Hospital Care in a Nursing Home

Sometimes having the equipment available, like Continuous Positive Airway Pressure (CPAP) or Bilevel Positive Airway Pressure (BiPAP) machines within a facility helps care for higher acuity COVID patients.

“It’s very easy for [hospitals] to do. Skilled nursing facilities can do it but they have to do it in a different way, using different modalities,” said Anderson, referring to the treatment of COVID-19 patients in a hospital compared to a nursing home.

Oak Lawn, Ill.-based Pulmonary offers respiratory and cardiopulmonary support in the form of equipment and clinical staff, and has seen the business grow greatly during the pandemic.

Pulmonary has added between 20 to 30% new business over the course of the past year, Anderson said.

“We’re getting a lot of calls from places that weren’t partners with us before that are now like, we need this stuff and we need to change this so that our patients still get what the physician’s orders are,” added Anderson.

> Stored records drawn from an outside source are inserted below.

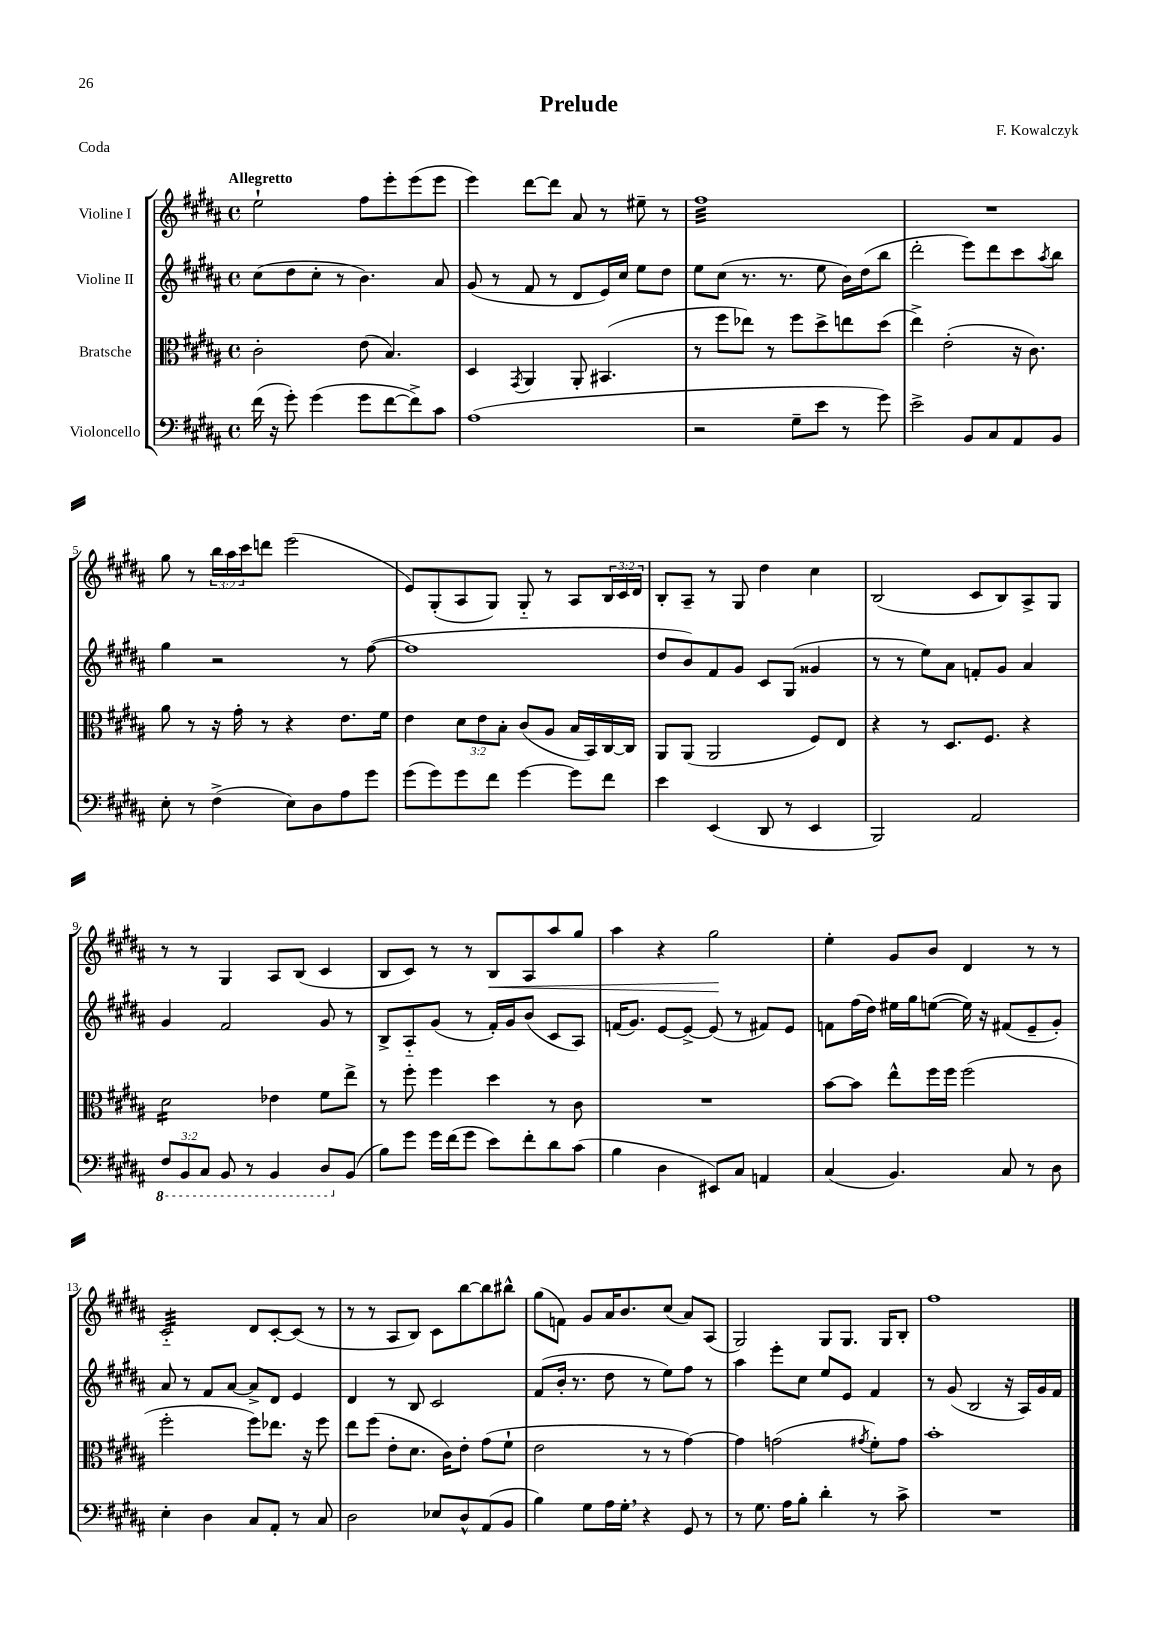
\header { title = "Prelude" composer = "F. Kowalczyk" piece = "Coda" }
<<
\new StaffGroup <<
\new Staff = "s0" \with { instrumentName = "Violine I" } {
    \clef treble \key b \major \defaultTimeSignature \time 4/4 \override Staff.TupletNumber.text = #tuplet-number::calc-fraction-text \tempo "Allegretto"
    e''2-! fis''8 e'''8-. e'''8( e'''8 |
    e'''4) dis'''8~ dis'''8 ais'8 r8 eis''8-- r8 |
    fis''1:32 |
    R1 |
    gis''8 r8 \tuplet 3/2 { b''16 ais''16 cis'''16 } d'''8 e'''2( |
    e'8) gis8-.( ais8 gis8) gis8-_ r8 ais8 \tuplet 3/2 { b16 cis'16 dis'16 } |
    b8-. ais8-- r8 gis8 dis''4 cis''4 |
    b2( cis'8 b8) ais8-> gis8 |
    r8 r8 gis4 ais8 b8( cis'4 |
    b8 cis'8) r8 r8 b8\< ais8 ais''8 gis''8 |
    ais''4 r4 gis''2\! |
    e''4-. gis'8 b'8 dis'4 r8 r8 |
    cis'2:32-_ dis'8 cis'8~-. cis'8( r8 |
    r8 r8 ais8 b8) cis'8 b''8~ b''8 bis''8-^ |
    gis''8( f'8) gis'8 ais'16 b'8. cis''8( ais'8) ais8( |
    gis2) gis8 gis8. gis16 b8-. |
    fis''1 \bar "|." |
}
\new Staff = "s1" \with { instrumentName = "Violine II" } {
    \clef treble \key b \major \defaultTimeSignature \time 4/4
    cis''8( dis''8 cis''8-. r8 b'4.) ais'8 |
    gis'8( r8 fis'8 r8 dis'8 e'16) cis''16 e''8 dis''8 |
    e''8 cis''8( r8. r8. e''8 b'16) dis''16( b''8 |
    dis'''2-. e'''8) dis'''8 cis'''8 \acciaccatura { ais''8 } b''8 |
    gis''4 r2 r8 fis''8~( |
    fis''1 |
    dis''8 b'8) fis'8 gis'8 cis'8 gis8( gisis'4 |
    r8 r8 e''8) ais'8 f'8-. gis'8 ais'4 |
    gis'4 fis'2 gis'8 r8 |
    b8-> ais8-_ gis'8( r8 fis'16-.) gis'16 b'8( cis'8 ais8) |
    f'16( gis'8.) e'8~ e'8~-> e'8( r8 fis'8) e'8 |
    f'8 fis''16( dis''16) eis''16 gis''16 e''8~( e''16) r16 fis'8( e'8-- gis'8-.) |
    ais'8 r8 fis'8 ais'8~ ais'8-> dis'8 e'4 |
    dis'4 r8 b8 cis'2 |
    fis'8( b'16-. r8. dis''8 r8 e''8) fis''8 r8 |
    ais''4 e'''8-. cis''8 e''8 e'8 fis'4 |
    r8 gis'8( b2 r16 ais16) gis'16 fis'16 \bar "|." |
}
\new Staff = "s2" \with { instrumentName = "Bratsche" } {
    \clef alto \key b \major \defaultTimeSignature \time 4/4 \override Staff.TupletNumber.text = #tuplet-number::calc-fraction-text
    cis'2-. e'8( b4.) |
    dis4 \acciaccatura { gis,8 } ais,4 ais,8-. bis,4.( |
    r8 fis''8 ees''8) r8 fis''8 dis''8-> e''8 dis''8( |
    e''4->) e'2-.( r16 cis'8.) |
    ais'8 r8 r16 gis'16-. r8 r4 e'8. fis'16 |
    e'4 \tuplet 3/2 { dis'8 e'8 b8-. } cis'8( ais8 b16 b,16) cis16~ cis16 |
    ais,8 ais,8( ais,2 fis8) e8 |
    r4 r8 dis8. fis8. r4 |
    dis'2:16 ees'4 fis'8 e''8-> |
    r8 fis''8-. fis''4 dis''4 r8 cis'8 |
    R1 |
    b'8~ b'8 e''8-^ fis''16 fis''16 fis''2( |
    fis''2-. fis''8) ees''8. r16 fis''8 |
    e''8 fis''8( e'8-. dis'8. cis'16) e'8-. gis'8( fis'8-! |
    e'2 r8 r8 gis'4~) |
    gis'4 g'2( \acciaccatura { gis'8 } fis'8-.) gis'8 |
    b'1-. \bar "|." |
}
\new Staff = "s3" \with { instrumentName = "Violoncello" } {
    \clef bass \key b \major \defaultTimeSignature \time 4/4 \override Staff.TupletNumber.text = #tuplet-number::calc-fraction-text
    fis'16( r16 gis'8-.) gis'4( gis'8 fis'8~ fis'8->) cis'8 |
    ais1( |
    r2 gis8-- e'8 r8 gis'8) |
    e'2-> b,8 cis8 ais,8 b,8 |
    e8-. r8 fis4->( e8) dis8 ais8 gis'8 |
    gis'8( gis'8) gis'8 fis'8 gis'4~ gis'8 fis'8 |
    e'4 e,4( dis,8 r8 e,4 |
    b,,2) ais,2 |
    \tuplet 3/2 { \ottava #-1 fis,8 b,,8 cis,8 } b,,8 r8 b,,4 dis,8 \ottava #0 b,8( |
    b8) gis'8 gis'16 fis'16( gis'8 e'8) fis'8-. dis'8 cis'8( |
    b4 dis4 eis,8) cis8 a,4 |
    cis4( b,4.) cis8 r8 dis8 |
    e4-. dis4 cis8 ais,8-. r8 cis8 |
    dis2 ees8 dis8-^ ais,8( b,8 |
    b4) gis8 ais16 gis16-. \breathe r4 gis,8 r8 |
    r8 gis8. ais16 b8-. dis'4-. r8 cis'8-> |
    R1 \bar "|." |
}
>>
>>
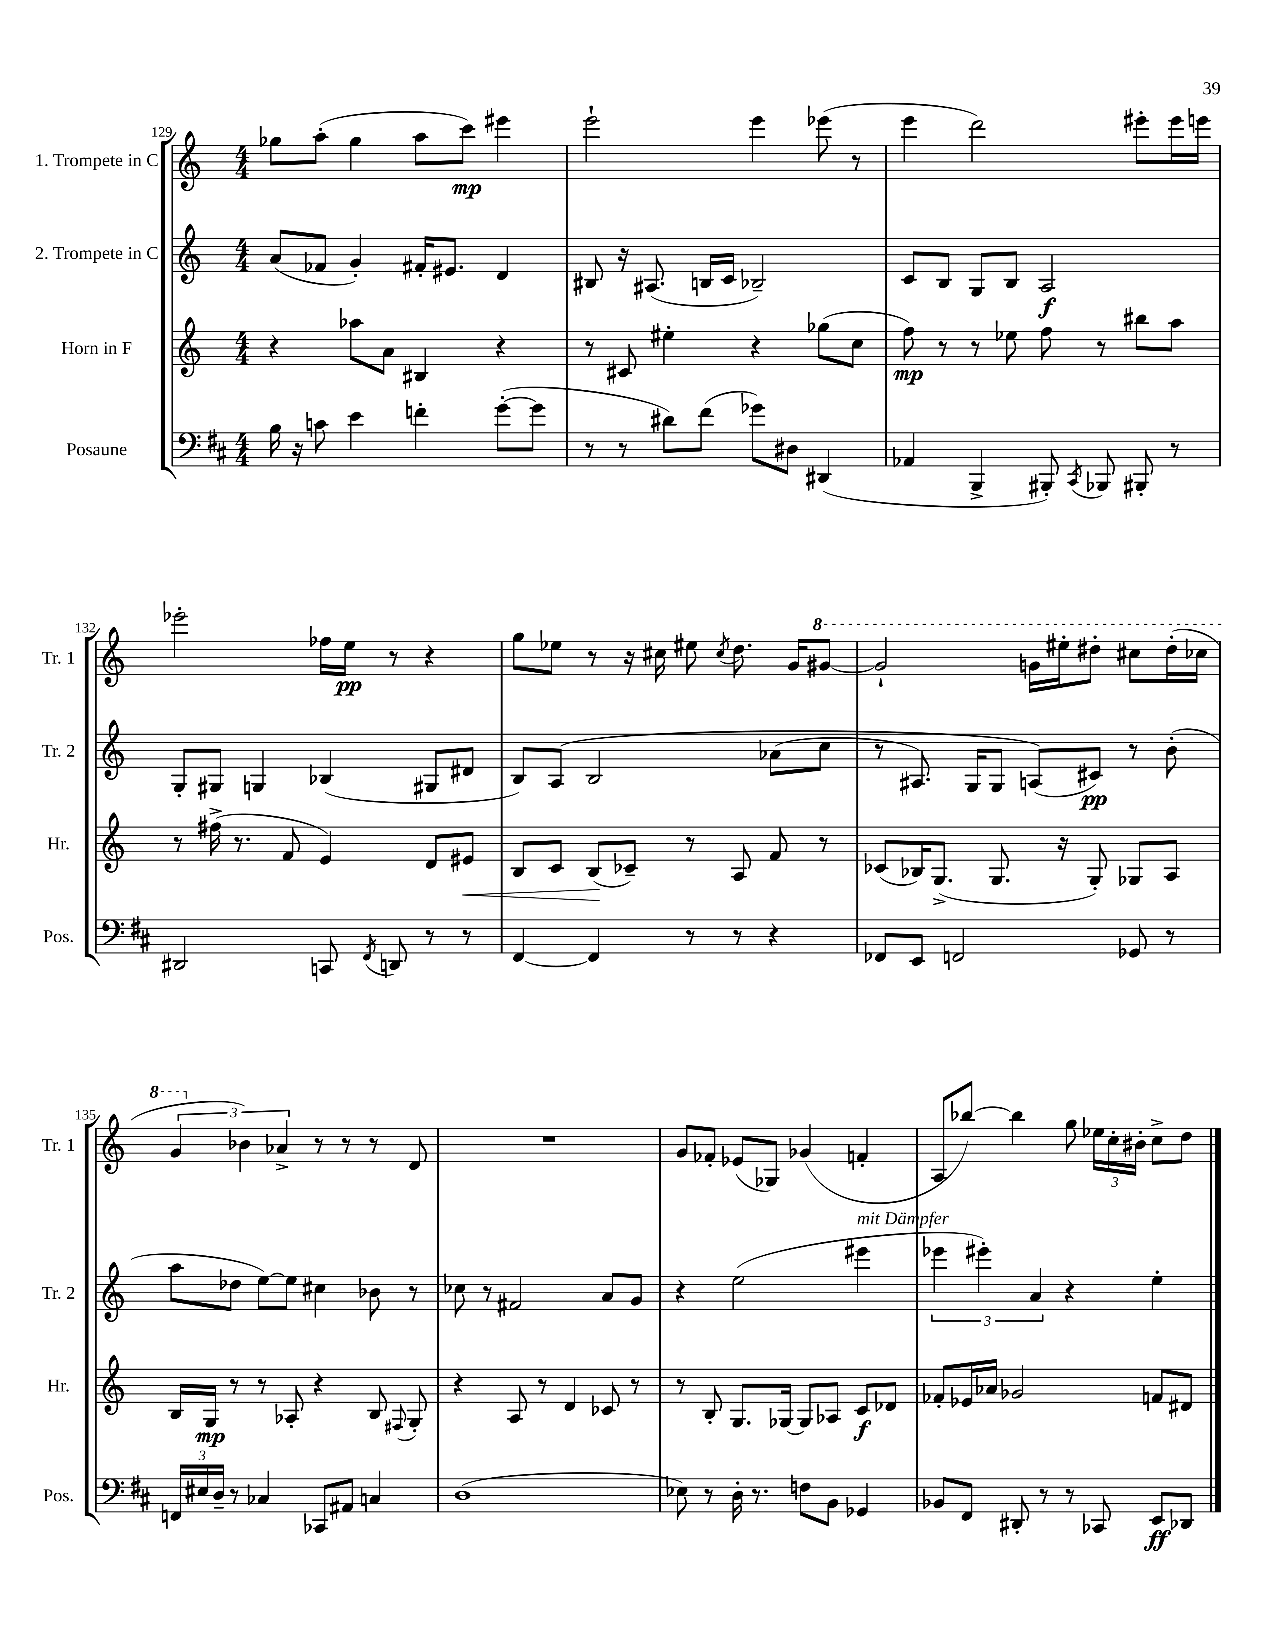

Existing clients like Petersen increased RT hours for its residents and signed multi-month agreements last year.

“When there was an outbreak, it was so bad and we just felt like that this was the best thing to do,” said Tossell. “[Pulmonary] would have suppliers within our team for the buildings that were having an outbreak and [they’d] be there 40-plus hours a week, helping. They would also bring all the extra equipment that we would need.”

Sroczynski told SNN Symphony has historically been a high acuity provider, and although there was a definitive leap in respiratory services last year, she believes their facilities will always have a high usage of this type of service.

“Between pneumonia and [chronic obstructive pulmonary disease, or COPD], we do take a lot of those patients, we run a lot of oxygen for those kinds of things, so it’s hard to say. I would think it’s always going be a high usage area I think it’s always gonna be an area of need,” noted Sroczynski.

Petersen has used Pulmonary as a respiratory service vendor for five-plus years, Tossell said. Symphony has partnered with the respiratory vendor for 8-plus years.